QP Plan RMD correction

An advisor I work with has a client who has an $500,000 IRA and $3,300,000 vested balance in his former employer’s 401(k) PS plan. The client is retired, turned 70 1/2 March 2010.
The advisor thought the aggregated RMD could be taken solely from the IRA account. The $500,000 was rolled over this year from the DC plan to the IRA. $140,000 has been distributed from the IRA this year under the mistaken belief that this would satisfy the client’s total RMD obligation.

His question is whether there is any way to “recharacterize” an amount of the $500,000 rollover equal to the RMD that must be distributed from the plan thereby meeting the regulations and avoiding a seccond RMD being forcecd from the plan? The Broker Dealer has a form to claim that there was an over contribution in the rollover and roughly $130,000 of the rollover should not have been rolled over but distributed from the plan for RMD. However, this would then result in $130,000 more being distributed from the IRA for tax year 2010.
When asked if the year to date distributions have already been reported to the IRS as a regular distribution, the answer was “no”, that will be reported after 12/31/2010. The advisor then asked if the distributions, which were made in gross monthly distributions of about $17,500 over 8 months with federal and state whithholding taken out, could be “recharacteized”, he was again told no.

Is the BD correct in saying the previous 2010 monthly distributions cannot now be reclassified or are they unwilling to go through the hoops to help straighten this out?

Thank you for your answer.



Amounts taken from the IRA within the past 60 days could be “rolled back” to the IRA but outside of that, there’s nothing I’m aware of that can be done.
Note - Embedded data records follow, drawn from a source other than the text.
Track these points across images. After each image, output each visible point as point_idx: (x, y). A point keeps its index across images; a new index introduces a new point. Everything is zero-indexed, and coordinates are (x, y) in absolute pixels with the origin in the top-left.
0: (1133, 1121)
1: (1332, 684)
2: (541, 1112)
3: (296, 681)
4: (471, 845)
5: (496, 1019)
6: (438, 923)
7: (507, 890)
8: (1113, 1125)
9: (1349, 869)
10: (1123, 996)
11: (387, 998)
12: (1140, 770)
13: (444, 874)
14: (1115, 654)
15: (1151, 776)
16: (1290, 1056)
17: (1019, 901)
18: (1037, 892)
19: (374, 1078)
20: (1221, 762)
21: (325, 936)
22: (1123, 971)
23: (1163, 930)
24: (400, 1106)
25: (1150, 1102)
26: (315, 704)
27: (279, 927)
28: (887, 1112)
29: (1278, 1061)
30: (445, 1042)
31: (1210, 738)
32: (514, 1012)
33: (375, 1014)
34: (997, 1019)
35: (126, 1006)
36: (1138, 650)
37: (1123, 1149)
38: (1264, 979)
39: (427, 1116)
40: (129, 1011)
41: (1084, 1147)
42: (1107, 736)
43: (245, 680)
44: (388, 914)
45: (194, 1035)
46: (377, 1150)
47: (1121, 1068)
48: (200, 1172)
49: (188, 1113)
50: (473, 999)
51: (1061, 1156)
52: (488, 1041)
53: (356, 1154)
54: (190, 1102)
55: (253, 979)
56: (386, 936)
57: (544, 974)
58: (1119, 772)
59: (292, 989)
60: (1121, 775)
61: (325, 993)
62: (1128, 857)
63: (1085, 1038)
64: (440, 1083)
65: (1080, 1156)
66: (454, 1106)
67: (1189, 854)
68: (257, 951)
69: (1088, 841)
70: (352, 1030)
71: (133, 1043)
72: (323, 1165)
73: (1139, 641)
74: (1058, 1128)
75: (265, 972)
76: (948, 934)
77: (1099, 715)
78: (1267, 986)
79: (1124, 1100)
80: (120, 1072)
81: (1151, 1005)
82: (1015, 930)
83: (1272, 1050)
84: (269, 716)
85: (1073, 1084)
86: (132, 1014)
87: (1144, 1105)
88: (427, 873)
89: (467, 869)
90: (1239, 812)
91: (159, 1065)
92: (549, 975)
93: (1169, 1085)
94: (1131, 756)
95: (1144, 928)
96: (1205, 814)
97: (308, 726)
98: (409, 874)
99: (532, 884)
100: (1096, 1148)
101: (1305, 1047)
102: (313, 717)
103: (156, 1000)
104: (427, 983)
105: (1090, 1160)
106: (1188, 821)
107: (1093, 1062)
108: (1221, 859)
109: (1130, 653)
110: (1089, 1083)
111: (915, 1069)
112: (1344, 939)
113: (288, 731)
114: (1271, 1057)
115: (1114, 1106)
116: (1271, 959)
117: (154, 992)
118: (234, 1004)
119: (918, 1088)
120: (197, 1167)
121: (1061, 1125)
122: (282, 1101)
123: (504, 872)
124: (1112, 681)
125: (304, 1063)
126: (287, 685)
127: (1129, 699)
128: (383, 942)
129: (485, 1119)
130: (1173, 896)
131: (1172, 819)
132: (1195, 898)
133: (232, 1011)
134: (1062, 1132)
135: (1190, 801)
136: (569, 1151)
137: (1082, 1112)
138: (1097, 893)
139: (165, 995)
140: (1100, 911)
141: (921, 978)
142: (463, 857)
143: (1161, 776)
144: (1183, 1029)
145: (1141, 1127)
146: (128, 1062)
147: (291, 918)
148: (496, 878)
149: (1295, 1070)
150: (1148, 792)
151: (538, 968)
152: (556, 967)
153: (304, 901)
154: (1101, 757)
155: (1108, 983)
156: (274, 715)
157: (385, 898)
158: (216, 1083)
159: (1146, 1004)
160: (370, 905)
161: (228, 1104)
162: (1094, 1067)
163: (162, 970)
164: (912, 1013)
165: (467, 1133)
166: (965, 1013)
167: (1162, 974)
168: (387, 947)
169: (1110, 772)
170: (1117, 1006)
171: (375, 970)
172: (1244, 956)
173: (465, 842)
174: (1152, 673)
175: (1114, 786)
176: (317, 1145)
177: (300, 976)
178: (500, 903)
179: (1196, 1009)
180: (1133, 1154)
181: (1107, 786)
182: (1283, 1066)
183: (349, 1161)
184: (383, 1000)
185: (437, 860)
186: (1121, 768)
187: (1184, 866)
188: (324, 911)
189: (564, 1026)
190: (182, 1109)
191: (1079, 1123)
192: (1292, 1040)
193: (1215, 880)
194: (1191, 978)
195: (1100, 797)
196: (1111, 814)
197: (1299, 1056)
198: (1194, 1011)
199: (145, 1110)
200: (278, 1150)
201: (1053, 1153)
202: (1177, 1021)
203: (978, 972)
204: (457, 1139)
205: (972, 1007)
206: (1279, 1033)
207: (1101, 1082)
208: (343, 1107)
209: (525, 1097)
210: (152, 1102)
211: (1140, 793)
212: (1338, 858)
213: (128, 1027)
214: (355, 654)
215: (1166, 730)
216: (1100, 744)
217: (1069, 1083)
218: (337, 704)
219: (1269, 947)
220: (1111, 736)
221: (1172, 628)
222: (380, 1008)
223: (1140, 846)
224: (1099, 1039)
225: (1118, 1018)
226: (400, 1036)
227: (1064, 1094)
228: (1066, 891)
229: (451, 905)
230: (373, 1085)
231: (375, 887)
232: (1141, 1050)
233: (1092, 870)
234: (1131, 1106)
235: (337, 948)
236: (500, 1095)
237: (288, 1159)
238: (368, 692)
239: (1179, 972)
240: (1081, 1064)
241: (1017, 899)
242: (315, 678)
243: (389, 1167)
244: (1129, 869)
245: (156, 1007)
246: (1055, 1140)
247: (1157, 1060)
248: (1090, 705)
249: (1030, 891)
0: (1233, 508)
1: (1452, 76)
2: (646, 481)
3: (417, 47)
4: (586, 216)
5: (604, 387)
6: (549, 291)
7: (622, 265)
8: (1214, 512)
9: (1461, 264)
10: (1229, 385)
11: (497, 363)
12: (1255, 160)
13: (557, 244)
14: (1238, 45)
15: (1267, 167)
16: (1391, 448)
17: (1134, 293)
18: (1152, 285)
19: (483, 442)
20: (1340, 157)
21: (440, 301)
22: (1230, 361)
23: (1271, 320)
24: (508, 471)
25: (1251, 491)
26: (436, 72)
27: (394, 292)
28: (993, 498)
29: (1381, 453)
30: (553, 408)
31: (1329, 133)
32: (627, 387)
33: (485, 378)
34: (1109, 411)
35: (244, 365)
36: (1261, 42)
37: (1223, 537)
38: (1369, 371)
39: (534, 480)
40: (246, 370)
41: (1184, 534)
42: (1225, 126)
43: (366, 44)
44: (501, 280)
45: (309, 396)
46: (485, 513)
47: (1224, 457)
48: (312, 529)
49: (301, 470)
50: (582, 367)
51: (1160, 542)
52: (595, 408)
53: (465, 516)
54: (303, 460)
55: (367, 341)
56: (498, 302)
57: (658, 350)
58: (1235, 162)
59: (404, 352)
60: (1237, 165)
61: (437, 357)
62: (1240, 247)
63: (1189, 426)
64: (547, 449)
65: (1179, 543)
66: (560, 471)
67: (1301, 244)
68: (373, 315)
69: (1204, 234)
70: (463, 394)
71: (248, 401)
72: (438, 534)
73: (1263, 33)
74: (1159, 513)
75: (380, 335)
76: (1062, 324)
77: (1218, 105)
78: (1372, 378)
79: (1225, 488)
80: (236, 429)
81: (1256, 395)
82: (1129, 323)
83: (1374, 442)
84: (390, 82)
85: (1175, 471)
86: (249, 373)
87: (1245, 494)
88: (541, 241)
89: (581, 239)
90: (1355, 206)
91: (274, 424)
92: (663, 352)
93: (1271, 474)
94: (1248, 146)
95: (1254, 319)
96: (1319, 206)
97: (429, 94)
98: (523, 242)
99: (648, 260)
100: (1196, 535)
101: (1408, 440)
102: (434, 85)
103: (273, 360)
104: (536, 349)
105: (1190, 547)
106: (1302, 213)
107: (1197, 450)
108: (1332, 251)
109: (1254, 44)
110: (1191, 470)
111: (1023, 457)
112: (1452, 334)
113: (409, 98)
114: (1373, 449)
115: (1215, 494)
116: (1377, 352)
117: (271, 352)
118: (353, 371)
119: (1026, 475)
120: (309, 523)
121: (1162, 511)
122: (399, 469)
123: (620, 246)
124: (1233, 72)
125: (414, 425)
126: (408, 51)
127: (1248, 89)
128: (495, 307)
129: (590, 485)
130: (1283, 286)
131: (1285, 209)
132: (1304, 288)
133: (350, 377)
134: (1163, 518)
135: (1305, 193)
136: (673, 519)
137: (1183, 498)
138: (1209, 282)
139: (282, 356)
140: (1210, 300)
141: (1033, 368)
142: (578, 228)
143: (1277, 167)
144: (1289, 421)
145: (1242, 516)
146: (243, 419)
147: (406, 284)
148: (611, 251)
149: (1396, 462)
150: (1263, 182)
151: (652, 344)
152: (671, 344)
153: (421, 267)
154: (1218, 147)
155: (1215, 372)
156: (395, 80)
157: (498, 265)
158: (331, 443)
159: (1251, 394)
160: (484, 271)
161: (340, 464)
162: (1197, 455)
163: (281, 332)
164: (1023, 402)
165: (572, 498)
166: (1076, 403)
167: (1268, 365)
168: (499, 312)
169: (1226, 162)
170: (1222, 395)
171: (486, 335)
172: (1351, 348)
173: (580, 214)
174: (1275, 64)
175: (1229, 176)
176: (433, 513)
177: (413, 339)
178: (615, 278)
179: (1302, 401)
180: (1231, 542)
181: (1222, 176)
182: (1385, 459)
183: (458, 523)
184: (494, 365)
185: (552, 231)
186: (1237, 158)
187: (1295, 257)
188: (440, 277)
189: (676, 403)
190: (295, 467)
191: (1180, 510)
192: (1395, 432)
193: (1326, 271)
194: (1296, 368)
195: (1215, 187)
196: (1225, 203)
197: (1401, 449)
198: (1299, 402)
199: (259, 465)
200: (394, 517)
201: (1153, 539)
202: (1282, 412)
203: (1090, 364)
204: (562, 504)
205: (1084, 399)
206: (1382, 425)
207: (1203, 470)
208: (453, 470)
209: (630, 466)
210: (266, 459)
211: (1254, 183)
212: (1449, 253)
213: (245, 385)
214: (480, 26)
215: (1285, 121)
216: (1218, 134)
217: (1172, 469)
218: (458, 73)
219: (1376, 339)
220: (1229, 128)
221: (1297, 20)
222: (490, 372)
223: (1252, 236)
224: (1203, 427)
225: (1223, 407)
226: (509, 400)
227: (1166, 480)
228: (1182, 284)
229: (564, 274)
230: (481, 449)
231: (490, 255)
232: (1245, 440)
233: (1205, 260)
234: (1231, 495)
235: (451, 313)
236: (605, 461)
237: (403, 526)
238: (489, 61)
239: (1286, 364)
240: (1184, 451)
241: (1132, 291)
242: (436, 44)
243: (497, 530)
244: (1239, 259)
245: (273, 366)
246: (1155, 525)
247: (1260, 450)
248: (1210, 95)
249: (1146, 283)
Is the broker the IRA custodian? The potential solution may reside in completing that form if the form requests distribution of an excess IRA contribution due to incorrect rollover information due to error by the 401k administrator. This is generally referred to in Pub 590, p 50, “excess due to incorrect rollover information”.

To backtrack a bit, the 401k should have distributed the plan RMD to the client and not processed a direct rollover before isolating the RMD from it. They apparently blew this. But the RMD is nonetheless deemed satisfied by the direct rollover, although rolling it over to the IRA created an excess contribution to the IRA, which needs to be distributed with allocated earnings.
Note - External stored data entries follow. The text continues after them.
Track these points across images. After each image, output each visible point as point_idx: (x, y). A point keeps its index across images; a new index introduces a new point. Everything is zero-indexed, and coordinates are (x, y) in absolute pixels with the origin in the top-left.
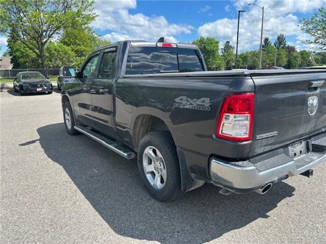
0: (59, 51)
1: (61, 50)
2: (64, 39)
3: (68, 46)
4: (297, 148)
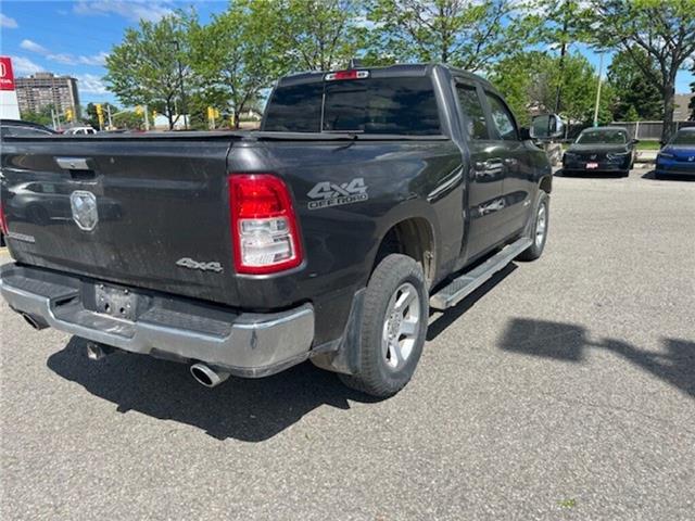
4: (114, 296)
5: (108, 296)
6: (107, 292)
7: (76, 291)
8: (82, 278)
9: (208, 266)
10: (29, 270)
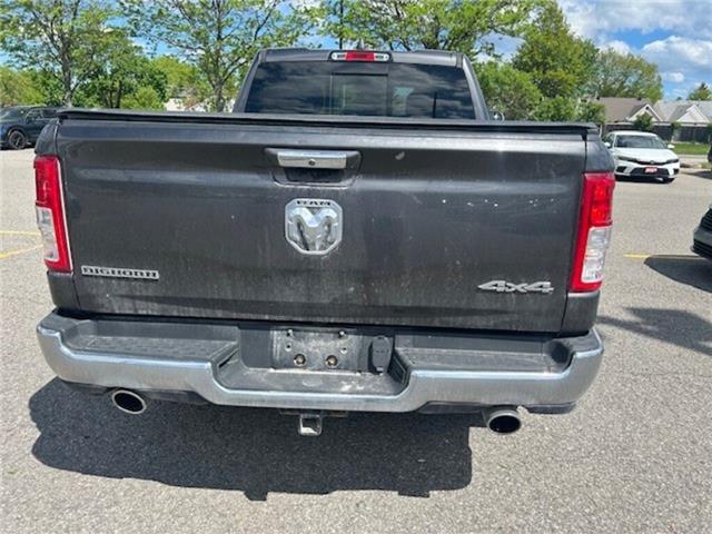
0: (503, 83)
1: (507, 80)
2: (521, 58)
3: (528, 72)
4: (313, 343)
5: (302, 345)
6: (298, 339)
7: (233, 343)
8: (240, 323)
9: (533, 287)
10: (104, 323)
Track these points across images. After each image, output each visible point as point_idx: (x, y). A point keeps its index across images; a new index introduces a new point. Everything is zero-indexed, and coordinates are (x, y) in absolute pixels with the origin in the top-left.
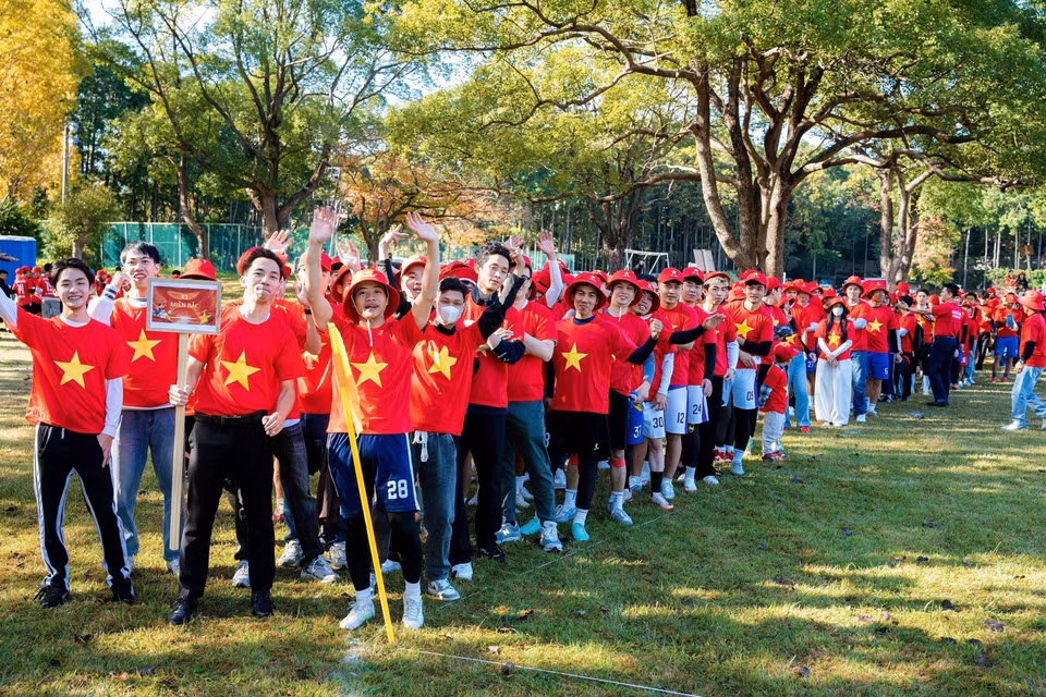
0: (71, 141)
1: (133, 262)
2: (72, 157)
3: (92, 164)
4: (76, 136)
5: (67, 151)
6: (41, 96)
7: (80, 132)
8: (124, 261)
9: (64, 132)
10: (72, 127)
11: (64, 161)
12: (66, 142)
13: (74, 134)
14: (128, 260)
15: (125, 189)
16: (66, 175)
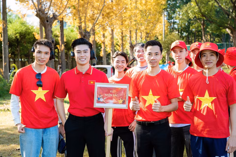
0: (165, 19)
1: (139, 51)
2: (166, 24)
3: (173, 26)
4: (167, 17)
5: (164, 22)
6: (154, 4)
7: (169, 15)
8: (135, 51)
9: (163, 16)
10: (166, 13)
11: (163, 26)
12: (164, 19)
13: (166, 16)
14: (137, 51)
15: (185, 34)
16: (164, 30)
Here is where the IRA custodian is going to have to exert some initiative, and perhaps the client has enough money to wield some leverage. The IRA custodian would have to treat each IRA distribution as a partial corrective distribution. They consolidate the separate distributions as a single annual total anyway. So they would need to attempt to figure an earnings allocation to each IRA distribution. The IRS is not likely to quibble about the mechanics if the 1099R looks reasonable, so the custodian could probably jury rig the earnings calculation. There is no IRS requirement that an excess contribution must be corrected in a single transaction, so the custodian would have to accept that the corrective distribution occurred in installments. I am not clear whether client had an IRA balance on 12/31/09, but if so the IRA would also have an RMD requirement also. But this approach would contain the total distribution to the RMD for the plan plus or minus a few thousand.

The IRA custodian would have to code these distributions to the extent of the excess amount on a separate 1099R using the proper code and NOT as a normal code 7 distribution. Any shortfall remaining would have to be distributed as well, and this is affected by whether there was a prior IRA balance or not. Additional amounts distributed would get a separate 1099R with the 7 code.
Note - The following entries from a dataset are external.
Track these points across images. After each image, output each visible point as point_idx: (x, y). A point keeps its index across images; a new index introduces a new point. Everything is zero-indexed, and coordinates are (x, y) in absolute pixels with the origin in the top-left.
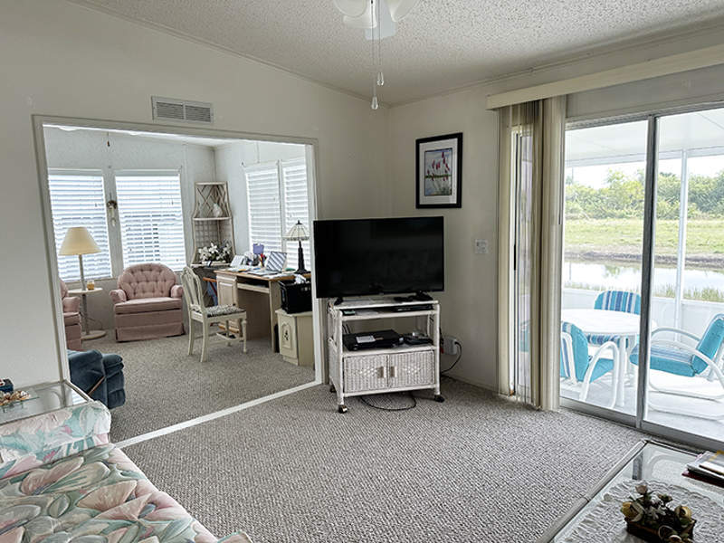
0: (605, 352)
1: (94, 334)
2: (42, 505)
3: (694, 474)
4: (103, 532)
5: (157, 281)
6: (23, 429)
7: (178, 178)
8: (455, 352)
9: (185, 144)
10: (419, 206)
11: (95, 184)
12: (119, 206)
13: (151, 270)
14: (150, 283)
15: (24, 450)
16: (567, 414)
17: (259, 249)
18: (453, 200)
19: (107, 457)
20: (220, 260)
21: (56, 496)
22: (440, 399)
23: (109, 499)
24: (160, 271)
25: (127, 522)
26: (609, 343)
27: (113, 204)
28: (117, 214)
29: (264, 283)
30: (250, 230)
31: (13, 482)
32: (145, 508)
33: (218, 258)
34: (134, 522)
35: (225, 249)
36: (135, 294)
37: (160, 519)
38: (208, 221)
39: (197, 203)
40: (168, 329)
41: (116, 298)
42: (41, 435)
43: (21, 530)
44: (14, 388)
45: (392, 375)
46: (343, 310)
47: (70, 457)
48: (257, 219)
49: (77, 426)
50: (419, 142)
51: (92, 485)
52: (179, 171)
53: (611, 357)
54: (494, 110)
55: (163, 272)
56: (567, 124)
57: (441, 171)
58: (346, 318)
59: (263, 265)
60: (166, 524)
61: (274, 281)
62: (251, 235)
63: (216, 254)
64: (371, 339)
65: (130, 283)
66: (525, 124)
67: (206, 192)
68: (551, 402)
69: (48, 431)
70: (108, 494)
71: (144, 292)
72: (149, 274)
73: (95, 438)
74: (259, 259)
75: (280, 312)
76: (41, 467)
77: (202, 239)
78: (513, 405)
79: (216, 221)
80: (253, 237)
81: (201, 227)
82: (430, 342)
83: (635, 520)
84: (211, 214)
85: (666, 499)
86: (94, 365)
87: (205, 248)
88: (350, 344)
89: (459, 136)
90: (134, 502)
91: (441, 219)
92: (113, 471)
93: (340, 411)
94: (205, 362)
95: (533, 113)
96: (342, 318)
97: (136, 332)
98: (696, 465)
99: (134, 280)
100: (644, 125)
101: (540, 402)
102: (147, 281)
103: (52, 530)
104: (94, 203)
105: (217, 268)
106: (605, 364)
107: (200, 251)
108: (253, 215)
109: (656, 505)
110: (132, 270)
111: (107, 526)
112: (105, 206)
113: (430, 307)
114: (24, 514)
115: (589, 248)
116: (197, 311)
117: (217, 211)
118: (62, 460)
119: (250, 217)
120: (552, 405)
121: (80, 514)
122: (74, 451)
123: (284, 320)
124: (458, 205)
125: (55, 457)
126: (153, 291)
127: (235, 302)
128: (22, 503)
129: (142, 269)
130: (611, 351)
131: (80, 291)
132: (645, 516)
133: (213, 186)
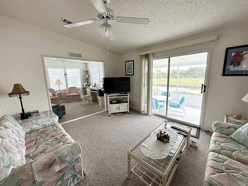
0: (162, 103)
1: (62, 101)
2: (40, 136)
3: (172, 127)
4: (52, 141)
5: (75, 90)
6: (38, 121)
7: (79, 69)
8: (133, 104)
9: (80, 62)
10: (126, 75)
11: (61, 71)
12: (67, 75)
15: (38, 125)
16: (153, 116)
17: (95, 84)
18: (132, 74)
19: (56, 126)
21: (44, 134)
22: (129, 113)
23: (55, 135)
25: (57, 139)
26: (162, 102)
28: (66, 77)
29: (95, 90)
31: (35, 131)
32: (62, 136)
34: (58, 139)
35: (89, 84)
36: (70, 93)
37: (64, 138)
39: (83, 74)
40: (77, 100)
41: (67, 94)
42: (42, 121)
43: (35, 141)
44: (39, 112)
45: (119, 109)
46: (109, 96)
47: (49, 126)
49: (50, 120)
50: (126, 62)
51: (52, 131)
53: (163, 105)
54: (140, 56)
55: (76, 88)
56: (153, 59)
57: (130, 68)
58: (110, 98)
60: (65, 140)
61: (97, 90)
62: (94, 81)
63: (87, 85)
64: (115, 102)
65: (69, 91)
66: (145, 59)
67: (85, 72)
68: (150, 113)
69: (44, 121)
70: (55, 133)
71: (72, 92)
72: (73, 89)
73: (55, 122)
74: (95, 86)
75: (99, 96)
76: (43, 128)
78: (143, 114)
81: (84, 79)
82: (127, 102)
83: (158, 137)
84: (86, 77)
85: (165, 133)
86: (59, 107)
87: (85, 83)
88: (111, 103)
89: (133, 61)
90: (59, 135)
91: (129, 78)
92: (57, 129)
93: (109, 116)
94: (84, 106)
95: (147, 56)
96: (109, 98)
97: (70, 100)
98: (173, 126)
100: (168, 59)
101: (148, 114)
103: (41, 141)
104: (62, 74)
105: (87, 87)
106: (162, 106)
109: (162, 134)
110: (70, 88)
111: (52, 140)
112: (64, 75)
113: (127, 95)
114: (36, 138)
115: (163, 84)
116: (82, 96)
117: (87, 76)
118: (47, 126)
120: (150, 114)
121: (48, 138)
122: (50, 125)
123: (99, 98)
124: (133, 75)
125: (45, 126)
126: (74, 92)
127: (90, 94)
128: (36, 136)
129: (72, 88)
130: (163, 104)
131: (59, 92)
132: (160, 136)
133: (86, 71)
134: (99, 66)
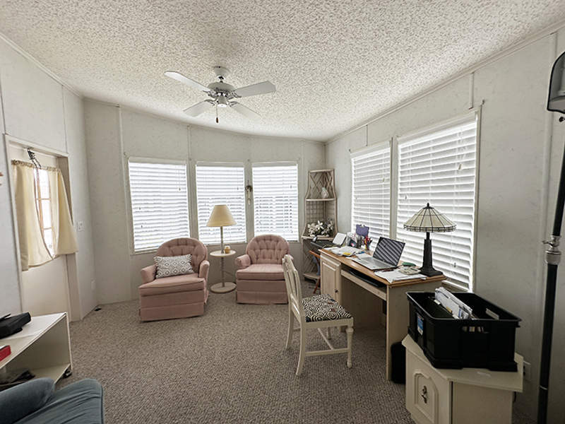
5: (274, 249)
7: (296, 167)
11: (238, 173)
12: (254, 190)
13: (271, 240)
14: (270, 251)
17: (363, 232)
20: (325, 234)
24: (278, 241)
27: (249, 188)
28: (252, 195)
30: (353, 210)
33: (323, 233)
35: (329, 225)
36: (257, 259)
38: (317, 202)
39: (309, 187)
48: (360, 201)
52: (298, 161)
55: (279, 243)
59: (368, 249)
62: (353, 214)
63: (322, 230)
65: (254, 250)
67: (317, 178)
71: (264, 258)
72: (267, 246)
74: (363, 241)
77: (311, 216)
79: (323, 202)
80: (355, 217)
81: (311, 207)
84: (320, 196)
87: (313, 225)
99: (258, 247)
102: (268, 249)
104: (236, 187)
107: (309, 226)
108: (356, 197)
110: (259, 239)
112: (244, 190)
117: (325, 193)
119: (353, 198)
126: (271, 258)
127: (338, 289)
129: (264, 238)
133: (323, 173)
134: (392, 142)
Client would report a taxable distribution on line 16 of Form 1040 equal to the correct plan RMD. Any additional amount would show as a non taxable rollover. This wil take an explanatory statement with the tax return because it will not match the 1099R from the plan. That one will show the whole thing as a G coded direct rollover, although it may be worth the effort to request they report it correctly. After all, their error started all this.

I am reasonably sure if these custodians cooperate and understand the situation, and issue the 1099R forms as suggested, no one should be hearing from the IRS. If they refuse, the Plan B would be a private letter ruling at a cost of 10k plus.